= TASK STATEMENT =
Extract every line of the items that contains the word "nothing", where case counts.

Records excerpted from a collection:
· · · · · · ·

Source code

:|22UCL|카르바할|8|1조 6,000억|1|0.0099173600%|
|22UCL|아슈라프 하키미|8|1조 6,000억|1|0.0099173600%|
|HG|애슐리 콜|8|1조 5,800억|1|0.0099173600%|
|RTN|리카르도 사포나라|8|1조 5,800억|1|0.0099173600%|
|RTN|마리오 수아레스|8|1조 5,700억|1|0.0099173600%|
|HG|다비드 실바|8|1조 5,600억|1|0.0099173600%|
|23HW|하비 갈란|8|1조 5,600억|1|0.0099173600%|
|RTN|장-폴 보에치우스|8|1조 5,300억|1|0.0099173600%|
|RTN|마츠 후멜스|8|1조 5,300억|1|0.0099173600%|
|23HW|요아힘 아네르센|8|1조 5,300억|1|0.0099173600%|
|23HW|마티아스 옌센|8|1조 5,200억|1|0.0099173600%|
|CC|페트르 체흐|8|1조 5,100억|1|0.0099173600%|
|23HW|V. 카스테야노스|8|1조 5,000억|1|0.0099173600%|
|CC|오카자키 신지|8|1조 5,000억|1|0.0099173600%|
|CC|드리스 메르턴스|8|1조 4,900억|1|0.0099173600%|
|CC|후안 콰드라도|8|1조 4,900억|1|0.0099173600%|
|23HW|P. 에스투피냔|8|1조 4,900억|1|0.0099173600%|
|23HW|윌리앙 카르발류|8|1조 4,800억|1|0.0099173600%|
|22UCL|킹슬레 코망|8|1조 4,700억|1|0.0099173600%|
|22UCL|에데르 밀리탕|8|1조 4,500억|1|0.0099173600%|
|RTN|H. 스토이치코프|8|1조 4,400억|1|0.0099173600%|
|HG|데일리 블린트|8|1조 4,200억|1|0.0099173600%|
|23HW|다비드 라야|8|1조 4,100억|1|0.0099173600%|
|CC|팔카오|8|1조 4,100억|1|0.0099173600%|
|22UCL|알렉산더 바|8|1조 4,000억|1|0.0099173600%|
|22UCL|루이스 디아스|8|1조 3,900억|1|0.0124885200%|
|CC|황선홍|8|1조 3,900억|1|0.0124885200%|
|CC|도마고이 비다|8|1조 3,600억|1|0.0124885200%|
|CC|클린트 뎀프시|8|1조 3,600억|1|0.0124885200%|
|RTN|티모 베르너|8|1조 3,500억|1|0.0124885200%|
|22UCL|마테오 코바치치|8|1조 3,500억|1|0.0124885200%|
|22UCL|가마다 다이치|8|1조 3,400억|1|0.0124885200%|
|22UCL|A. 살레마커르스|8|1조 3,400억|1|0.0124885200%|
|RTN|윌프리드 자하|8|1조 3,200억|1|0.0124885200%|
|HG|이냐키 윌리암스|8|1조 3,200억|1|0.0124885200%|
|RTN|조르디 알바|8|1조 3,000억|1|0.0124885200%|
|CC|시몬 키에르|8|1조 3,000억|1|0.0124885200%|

· · · · · · ·

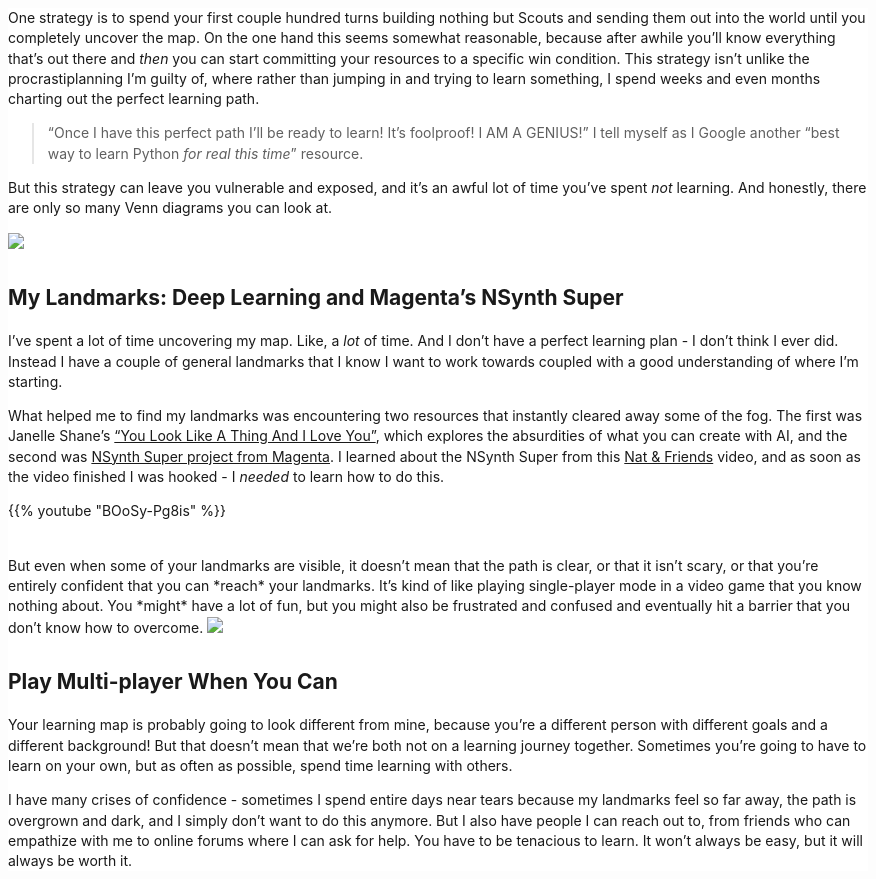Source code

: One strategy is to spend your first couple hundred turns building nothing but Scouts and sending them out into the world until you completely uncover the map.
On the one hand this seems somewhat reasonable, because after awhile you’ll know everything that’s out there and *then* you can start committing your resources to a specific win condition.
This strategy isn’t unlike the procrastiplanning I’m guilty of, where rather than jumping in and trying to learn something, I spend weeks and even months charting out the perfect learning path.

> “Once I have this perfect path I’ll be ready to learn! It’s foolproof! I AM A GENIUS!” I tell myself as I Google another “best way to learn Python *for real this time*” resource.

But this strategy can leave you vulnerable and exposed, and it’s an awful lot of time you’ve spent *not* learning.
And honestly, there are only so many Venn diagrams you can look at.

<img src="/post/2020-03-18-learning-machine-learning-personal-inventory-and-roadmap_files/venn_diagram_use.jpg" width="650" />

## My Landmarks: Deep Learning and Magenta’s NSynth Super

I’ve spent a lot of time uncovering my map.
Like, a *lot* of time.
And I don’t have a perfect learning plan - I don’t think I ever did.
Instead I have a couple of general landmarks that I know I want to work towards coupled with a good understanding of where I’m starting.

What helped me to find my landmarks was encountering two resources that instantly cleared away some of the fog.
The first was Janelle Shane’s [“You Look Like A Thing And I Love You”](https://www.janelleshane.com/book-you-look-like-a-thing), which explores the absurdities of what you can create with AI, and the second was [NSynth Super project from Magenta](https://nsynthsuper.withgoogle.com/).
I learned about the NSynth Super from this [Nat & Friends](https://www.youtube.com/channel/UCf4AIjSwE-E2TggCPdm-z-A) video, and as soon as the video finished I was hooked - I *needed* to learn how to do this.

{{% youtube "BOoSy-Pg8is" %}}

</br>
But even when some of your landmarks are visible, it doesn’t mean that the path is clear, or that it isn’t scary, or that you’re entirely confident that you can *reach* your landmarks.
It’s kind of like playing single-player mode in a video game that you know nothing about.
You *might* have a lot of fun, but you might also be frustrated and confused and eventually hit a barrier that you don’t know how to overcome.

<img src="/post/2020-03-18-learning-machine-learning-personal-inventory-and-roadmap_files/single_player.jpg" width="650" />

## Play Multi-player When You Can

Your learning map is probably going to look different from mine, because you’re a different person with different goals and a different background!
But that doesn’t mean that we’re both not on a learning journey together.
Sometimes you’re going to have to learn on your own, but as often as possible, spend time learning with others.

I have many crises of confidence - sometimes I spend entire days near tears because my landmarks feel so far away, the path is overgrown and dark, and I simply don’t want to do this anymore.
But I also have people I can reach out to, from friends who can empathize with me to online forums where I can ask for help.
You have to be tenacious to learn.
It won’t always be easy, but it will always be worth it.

· · · · · · ·

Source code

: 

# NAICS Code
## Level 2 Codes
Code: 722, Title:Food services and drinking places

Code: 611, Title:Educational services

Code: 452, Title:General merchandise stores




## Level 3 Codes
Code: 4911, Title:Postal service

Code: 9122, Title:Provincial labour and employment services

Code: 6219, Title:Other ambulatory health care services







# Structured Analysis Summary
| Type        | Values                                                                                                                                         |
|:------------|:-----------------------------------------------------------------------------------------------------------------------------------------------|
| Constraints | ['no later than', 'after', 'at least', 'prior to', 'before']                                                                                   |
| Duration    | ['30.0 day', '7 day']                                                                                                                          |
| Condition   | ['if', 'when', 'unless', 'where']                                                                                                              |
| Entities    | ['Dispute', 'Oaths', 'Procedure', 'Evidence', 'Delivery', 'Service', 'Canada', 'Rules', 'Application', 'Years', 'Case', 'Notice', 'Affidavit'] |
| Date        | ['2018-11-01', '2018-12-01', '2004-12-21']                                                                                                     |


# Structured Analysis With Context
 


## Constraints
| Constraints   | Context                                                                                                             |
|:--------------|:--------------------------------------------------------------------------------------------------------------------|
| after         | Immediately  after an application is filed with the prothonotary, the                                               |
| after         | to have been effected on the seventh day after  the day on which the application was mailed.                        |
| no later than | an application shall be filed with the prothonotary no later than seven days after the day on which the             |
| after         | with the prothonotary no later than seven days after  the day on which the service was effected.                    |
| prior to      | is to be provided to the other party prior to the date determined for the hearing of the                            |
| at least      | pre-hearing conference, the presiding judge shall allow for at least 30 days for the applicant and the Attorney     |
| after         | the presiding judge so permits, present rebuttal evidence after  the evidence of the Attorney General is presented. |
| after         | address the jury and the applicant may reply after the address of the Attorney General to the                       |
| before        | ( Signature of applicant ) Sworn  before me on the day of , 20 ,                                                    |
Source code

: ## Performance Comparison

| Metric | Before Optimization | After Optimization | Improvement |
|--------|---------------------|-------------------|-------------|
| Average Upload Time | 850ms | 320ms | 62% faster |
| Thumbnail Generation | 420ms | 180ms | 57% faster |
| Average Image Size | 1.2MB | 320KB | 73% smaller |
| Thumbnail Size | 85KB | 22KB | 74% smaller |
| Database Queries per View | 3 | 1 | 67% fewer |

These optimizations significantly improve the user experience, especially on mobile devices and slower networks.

· · · · · · ·

= REPLY =
: One strategy is to spend your first couple hundred turns building nothing but Scouts and sending them out into the world until you completely uncover the map.
It’s kind of like playing single-player mode in a video game that you know nothing about.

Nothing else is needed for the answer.